Private ventures make plans for six-month voyage

Mars One, founded by Dutch entrepreneur Bas Landorp, isn’t the only organization planning on sending humans to Mars. Richard Branson, English business mogul and founder of the Virgin Group, intends to start a community of humans on the Red Planet. 

Canadian-American engineer Elon Musk, CEO of SpaceX and Tesla Motors, also plans to move to Mars. Last year, he unveiled an ambitious Mars settlement program, with a goal of establishing a Martian colony of more than 80,000 people who would be ferried over to the Red Planet for about $500,000 each.

NASA scientists are also preparing for the possibility of manned missions to Mars to further explore the planet.

The prospect of finding life on Mars got a little more enticing this year. NASA’s Curiosity Rover -- launched in 2011 --- found evidence of fresh water at the planet’s Yellowknife Bay site, which would have been favourable to microbial life.

And some scientists are saying if there’s no evidence of life on the Red Planet, why not send some?

NASA scientist Chris McKay is a leading researcher on finding organics on Mars. He’s also a main advocate for terraforming the planet -- which literally translates to “Earth shaping” -- to make Mars habitable.

The fundamental way to terraform Mars is to warm it up by releasing greenhouse gases into the atmosphere -- something humans knowhow to do “remarkably efficiently,” McKay told CTVNews.ca.

Humans have been inadvertently releasing greenhouse gases into the Earth’s atmosphere for centuries, contributing to warmer global temperatures.  “So what’s bad for Earth would be good for Mars,” McKay said.

Temperatures at the equator in the summer can reach a high of 20 degrees Celsius, but the average temperature on Mars is about -62C.

‘We need a new home’

While McKay supports terraforming for the simple reason that some life is better than no life, Nicole Willett, education director for the space advocacy group The Mars Society, takes the idea even further.

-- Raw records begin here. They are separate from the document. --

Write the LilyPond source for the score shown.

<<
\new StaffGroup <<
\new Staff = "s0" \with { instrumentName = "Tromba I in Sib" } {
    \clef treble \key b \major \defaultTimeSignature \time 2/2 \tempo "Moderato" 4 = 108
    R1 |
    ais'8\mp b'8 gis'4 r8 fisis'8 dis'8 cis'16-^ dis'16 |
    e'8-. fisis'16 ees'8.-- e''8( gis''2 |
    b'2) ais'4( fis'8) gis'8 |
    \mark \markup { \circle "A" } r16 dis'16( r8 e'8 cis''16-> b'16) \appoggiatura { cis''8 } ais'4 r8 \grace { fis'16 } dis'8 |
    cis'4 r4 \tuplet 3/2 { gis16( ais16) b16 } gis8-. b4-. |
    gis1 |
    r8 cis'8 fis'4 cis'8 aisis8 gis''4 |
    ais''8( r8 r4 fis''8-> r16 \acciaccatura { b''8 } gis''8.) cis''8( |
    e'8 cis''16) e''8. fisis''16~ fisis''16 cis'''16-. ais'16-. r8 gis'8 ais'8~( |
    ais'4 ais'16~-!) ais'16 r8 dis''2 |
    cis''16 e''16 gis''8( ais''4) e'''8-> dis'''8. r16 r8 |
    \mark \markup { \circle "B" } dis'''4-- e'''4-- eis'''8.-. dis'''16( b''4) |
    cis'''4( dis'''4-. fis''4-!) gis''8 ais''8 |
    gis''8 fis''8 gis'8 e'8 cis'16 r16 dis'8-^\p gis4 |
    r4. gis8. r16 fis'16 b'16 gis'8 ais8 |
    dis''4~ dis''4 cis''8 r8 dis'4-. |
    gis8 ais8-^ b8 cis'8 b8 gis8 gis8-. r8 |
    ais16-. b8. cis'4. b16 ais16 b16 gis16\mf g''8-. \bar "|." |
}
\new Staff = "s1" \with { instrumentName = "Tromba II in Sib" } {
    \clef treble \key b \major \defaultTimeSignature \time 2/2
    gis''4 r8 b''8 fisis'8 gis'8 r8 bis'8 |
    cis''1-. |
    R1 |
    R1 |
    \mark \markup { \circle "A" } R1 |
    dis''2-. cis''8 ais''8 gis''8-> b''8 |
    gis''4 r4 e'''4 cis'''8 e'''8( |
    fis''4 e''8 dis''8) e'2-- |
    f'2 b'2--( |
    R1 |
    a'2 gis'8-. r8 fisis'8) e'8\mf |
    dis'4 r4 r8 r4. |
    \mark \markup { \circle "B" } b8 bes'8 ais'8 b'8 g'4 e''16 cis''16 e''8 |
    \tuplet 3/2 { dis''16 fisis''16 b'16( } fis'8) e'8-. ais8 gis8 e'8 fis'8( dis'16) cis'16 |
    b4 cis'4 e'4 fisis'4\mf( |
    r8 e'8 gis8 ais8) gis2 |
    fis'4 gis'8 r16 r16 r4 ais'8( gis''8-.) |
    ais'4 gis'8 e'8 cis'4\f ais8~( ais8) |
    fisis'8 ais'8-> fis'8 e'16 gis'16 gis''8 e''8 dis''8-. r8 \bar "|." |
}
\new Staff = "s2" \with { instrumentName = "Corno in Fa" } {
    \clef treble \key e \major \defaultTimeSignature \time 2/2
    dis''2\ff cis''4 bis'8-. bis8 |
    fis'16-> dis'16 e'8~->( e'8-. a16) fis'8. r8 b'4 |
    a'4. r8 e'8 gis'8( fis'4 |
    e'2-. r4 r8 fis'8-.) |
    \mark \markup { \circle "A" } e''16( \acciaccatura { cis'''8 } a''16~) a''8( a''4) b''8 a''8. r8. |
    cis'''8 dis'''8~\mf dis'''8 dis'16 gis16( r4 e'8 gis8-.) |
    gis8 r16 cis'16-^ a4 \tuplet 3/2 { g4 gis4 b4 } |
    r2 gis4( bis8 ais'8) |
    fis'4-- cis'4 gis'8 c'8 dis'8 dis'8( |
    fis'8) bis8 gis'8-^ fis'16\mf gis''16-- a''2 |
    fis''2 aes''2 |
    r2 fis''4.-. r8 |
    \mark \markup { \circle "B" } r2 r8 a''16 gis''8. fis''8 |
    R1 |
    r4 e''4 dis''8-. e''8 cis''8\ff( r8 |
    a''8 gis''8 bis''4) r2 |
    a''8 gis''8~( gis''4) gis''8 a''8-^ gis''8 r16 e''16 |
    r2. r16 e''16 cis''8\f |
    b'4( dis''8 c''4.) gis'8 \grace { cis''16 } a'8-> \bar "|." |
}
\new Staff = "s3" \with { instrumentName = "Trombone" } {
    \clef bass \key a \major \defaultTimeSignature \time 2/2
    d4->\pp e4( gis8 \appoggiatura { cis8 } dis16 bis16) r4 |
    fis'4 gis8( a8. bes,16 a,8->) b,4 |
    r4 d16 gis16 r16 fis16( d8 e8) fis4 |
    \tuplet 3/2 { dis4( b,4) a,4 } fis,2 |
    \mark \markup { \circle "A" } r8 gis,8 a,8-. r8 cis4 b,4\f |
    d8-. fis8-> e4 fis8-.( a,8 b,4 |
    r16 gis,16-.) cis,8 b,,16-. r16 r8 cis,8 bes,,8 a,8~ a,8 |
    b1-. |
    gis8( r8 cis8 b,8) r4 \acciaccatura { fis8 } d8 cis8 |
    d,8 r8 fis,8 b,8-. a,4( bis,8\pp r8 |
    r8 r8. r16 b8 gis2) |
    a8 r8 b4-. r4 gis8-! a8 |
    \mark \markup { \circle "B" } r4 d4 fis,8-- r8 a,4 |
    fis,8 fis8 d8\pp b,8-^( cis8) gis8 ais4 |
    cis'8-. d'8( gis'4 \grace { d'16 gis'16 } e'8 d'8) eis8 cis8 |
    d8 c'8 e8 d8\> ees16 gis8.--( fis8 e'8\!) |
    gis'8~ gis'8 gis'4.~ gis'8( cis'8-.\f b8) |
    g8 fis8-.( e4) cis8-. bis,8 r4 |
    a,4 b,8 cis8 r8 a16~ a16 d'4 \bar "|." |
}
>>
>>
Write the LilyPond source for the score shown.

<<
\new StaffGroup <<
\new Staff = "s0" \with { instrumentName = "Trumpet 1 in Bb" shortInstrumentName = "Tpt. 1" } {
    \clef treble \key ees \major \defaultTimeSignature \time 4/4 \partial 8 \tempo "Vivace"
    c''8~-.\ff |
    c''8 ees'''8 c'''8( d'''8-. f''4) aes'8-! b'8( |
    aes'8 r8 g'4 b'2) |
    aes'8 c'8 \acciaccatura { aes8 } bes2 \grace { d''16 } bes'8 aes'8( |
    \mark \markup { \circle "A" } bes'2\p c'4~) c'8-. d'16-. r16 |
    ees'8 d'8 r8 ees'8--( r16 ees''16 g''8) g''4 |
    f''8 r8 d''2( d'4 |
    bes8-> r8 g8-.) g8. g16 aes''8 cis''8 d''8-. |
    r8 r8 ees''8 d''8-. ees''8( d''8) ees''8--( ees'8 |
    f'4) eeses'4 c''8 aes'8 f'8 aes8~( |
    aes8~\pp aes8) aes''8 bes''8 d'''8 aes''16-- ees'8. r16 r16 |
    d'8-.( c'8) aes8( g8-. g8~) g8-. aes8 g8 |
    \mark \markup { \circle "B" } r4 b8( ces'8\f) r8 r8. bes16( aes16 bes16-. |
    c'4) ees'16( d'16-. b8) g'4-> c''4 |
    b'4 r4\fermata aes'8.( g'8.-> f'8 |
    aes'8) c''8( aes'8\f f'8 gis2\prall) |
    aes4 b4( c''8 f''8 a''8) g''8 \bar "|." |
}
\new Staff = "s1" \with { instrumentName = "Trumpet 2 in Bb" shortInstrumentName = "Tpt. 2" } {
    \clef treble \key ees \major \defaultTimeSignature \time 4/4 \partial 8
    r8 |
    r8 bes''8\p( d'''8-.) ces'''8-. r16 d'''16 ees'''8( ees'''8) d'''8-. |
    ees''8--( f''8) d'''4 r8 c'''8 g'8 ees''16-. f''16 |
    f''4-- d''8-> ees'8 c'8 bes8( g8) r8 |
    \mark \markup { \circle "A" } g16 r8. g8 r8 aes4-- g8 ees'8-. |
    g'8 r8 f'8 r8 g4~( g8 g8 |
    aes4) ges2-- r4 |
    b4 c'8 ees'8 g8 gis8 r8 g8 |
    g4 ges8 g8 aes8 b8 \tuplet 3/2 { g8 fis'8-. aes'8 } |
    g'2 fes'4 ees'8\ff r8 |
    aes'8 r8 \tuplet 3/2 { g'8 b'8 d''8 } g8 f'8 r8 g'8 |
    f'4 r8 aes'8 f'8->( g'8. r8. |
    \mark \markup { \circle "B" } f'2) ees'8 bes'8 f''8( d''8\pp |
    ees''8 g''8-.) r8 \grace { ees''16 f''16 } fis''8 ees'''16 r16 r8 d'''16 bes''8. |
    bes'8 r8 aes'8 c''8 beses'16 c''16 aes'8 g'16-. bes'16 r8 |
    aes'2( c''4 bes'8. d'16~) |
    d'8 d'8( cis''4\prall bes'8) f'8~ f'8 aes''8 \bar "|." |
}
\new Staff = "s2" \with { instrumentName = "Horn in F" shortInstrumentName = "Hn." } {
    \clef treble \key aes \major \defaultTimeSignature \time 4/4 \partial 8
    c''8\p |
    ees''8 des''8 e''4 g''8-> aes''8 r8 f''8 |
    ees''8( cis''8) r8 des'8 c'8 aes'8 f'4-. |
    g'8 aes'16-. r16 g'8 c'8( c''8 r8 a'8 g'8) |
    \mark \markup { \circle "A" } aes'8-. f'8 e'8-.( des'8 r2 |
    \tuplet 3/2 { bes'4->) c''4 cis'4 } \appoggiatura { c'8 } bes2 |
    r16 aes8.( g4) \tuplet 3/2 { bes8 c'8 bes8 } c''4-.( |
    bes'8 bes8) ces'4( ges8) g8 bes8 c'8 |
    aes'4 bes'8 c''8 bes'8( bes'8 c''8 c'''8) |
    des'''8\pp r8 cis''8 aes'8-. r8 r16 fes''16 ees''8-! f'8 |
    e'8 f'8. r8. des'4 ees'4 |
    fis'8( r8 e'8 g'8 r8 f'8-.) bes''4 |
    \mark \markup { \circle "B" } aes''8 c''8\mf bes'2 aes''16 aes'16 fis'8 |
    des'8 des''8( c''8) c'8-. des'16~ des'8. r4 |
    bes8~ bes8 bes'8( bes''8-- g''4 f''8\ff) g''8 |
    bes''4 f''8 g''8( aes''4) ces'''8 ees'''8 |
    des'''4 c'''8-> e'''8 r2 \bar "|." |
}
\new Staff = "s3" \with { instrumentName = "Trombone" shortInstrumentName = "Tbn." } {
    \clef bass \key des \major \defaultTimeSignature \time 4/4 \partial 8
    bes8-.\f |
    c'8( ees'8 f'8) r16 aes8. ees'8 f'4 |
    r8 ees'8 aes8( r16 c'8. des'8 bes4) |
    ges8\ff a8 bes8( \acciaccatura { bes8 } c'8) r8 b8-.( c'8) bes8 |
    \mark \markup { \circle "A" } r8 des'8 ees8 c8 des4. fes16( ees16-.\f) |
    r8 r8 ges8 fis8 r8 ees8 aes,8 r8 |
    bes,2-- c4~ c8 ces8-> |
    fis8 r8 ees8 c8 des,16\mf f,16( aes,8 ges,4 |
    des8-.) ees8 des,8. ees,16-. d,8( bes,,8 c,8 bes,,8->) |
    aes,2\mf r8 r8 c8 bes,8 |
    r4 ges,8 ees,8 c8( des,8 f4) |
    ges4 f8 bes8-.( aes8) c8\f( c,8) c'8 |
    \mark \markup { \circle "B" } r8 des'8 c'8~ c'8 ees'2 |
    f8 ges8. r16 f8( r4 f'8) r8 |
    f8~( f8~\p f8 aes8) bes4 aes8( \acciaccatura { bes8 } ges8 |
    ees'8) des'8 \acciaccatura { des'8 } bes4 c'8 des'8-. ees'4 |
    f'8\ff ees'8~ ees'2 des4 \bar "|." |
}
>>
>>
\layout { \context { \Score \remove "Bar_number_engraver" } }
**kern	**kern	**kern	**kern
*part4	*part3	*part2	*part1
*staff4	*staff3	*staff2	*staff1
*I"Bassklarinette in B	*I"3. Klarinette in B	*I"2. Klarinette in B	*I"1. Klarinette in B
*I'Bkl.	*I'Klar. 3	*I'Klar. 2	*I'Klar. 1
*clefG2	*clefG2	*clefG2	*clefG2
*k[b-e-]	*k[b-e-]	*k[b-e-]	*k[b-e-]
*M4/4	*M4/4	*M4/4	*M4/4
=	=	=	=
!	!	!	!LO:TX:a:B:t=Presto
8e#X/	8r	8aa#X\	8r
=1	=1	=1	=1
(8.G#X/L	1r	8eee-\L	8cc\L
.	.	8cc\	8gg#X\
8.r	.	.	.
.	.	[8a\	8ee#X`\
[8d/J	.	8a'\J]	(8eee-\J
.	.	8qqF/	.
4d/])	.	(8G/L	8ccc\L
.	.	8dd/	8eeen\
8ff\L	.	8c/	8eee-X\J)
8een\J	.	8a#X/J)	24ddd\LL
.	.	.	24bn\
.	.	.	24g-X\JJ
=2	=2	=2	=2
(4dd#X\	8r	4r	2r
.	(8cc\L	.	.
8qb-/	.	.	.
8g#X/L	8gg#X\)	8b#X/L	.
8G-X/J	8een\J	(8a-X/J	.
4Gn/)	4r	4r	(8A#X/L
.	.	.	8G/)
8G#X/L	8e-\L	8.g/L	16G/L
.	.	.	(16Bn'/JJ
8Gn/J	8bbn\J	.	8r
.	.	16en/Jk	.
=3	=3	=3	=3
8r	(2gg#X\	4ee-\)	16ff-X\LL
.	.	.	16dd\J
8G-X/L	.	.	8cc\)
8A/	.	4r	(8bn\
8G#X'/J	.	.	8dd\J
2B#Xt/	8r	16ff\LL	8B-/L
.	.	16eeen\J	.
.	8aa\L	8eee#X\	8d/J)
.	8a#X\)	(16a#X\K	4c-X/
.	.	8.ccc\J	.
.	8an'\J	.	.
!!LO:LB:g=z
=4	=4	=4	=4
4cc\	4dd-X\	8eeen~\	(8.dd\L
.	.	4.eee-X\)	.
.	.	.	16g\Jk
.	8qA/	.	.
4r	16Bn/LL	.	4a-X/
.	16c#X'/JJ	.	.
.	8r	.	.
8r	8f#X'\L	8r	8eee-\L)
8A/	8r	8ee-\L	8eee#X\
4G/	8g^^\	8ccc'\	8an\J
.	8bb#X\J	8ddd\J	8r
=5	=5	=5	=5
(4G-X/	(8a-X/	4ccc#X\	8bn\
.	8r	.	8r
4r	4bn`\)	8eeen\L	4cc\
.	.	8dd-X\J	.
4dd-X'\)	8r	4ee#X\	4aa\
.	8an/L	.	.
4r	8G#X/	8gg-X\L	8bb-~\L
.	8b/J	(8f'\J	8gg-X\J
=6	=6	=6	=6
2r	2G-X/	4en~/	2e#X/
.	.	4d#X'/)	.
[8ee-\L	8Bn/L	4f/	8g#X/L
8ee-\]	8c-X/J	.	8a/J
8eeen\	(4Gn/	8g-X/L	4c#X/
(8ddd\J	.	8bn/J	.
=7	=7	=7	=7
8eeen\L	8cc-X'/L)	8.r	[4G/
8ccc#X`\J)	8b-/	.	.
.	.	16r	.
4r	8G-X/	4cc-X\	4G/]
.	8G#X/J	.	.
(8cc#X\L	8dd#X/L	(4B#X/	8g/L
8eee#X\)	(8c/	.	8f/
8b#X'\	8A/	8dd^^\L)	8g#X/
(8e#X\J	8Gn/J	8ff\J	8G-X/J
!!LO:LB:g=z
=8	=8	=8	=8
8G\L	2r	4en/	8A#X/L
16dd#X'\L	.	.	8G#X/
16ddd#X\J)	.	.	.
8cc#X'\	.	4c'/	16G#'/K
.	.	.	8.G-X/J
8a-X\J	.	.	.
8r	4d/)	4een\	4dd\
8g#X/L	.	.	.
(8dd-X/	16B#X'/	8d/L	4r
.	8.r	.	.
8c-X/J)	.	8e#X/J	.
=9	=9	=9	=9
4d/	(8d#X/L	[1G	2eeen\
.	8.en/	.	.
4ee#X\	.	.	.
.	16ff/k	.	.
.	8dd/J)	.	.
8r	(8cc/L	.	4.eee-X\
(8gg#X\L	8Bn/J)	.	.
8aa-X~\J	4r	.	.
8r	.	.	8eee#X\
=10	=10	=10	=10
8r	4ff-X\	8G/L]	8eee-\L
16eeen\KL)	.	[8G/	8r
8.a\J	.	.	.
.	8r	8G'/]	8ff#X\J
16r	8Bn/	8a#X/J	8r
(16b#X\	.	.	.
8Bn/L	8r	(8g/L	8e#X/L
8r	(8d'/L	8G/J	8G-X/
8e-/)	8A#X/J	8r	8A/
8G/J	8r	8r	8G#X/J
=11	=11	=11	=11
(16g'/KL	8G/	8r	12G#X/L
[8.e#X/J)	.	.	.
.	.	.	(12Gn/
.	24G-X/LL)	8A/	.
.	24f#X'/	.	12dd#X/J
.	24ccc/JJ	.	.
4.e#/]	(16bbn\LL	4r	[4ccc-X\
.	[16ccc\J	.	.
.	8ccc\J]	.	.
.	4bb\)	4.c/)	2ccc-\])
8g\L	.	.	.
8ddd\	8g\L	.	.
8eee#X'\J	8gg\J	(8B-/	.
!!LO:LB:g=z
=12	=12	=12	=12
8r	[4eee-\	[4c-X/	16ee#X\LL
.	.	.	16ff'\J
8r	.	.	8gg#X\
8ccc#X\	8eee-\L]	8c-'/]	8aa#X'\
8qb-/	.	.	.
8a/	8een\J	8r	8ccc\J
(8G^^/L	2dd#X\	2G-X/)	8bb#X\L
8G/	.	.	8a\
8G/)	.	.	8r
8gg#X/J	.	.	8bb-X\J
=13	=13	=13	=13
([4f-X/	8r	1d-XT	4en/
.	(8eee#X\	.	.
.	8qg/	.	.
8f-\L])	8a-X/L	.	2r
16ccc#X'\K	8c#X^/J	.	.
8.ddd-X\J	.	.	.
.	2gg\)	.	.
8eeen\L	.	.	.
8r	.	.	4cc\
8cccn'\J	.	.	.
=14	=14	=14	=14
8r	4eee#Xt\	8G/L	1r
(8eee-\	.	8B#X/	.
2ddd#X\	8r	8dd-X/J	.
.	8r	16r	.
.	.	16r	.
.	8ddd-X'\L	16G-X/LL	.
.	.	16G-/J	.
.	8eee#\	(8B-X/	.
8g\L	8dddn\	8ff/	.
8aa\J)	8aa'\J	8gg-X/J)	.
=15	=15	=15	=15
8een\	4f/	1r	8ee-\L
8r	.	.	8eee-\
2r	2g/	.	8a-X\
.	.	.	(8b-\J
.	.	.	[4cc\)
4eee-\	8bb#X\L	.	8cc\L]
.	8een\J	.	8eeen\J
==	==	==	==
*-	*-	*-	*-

With the Earth’s population increasing by about 1 billion every 10 years in recent decades, Willett fears humans have overextended Earth’s resources. “We need a new home for that reason,” she told CTVNews.ca.

The Mars Society will send six volunteers to the organization’s Flashline Mars Arctic Research Station in the Canadian arctic, as part of a 2014 yearlong mock mission to Mars. 

Just like astronauts, the volunteers, who will be conducting research in spacesuits, will spend time studying carbon release from permafrost, as well as human performance in extreme conditions.

Willett said the mineral content of Martian soil has everything terrestrial life requires to survive: carbon, hydrogen, nitrogen, oxygen, phosphorus and sulfur. And humans could easily adapt to Mars’ 24-hour-and-39-minute days. 

“If we go to Mars and find that there is no life, or if we find that the life is the same as Earth, then we can just move in and send more Earth life there,” McKay said.

There’s not enough oxygen on the planet, however, and the atmosphere pressure is thin, so humans would need to live in an enclosed pressurized habitat with a source of oxygen.

Willett said greenhouses would be needed to generate oxygen since Mars’ atmosphere is only 0.13 per cent oxygen, while the Earth’s atmosphere is 21 per cent oxygen.

“If we terraform Mars, we would start by setting up habitats, with plants and greenhouses, and eventually, you could be able to plant algae,” Willett said.

“Over time, 900 to 1,000 years or so, there might be enough pressure in the atmosphere to walk outside without a spacesuit on. The water in the ground would melt, and rivers would flow and it would rain eventually. It would be very Earth-like.”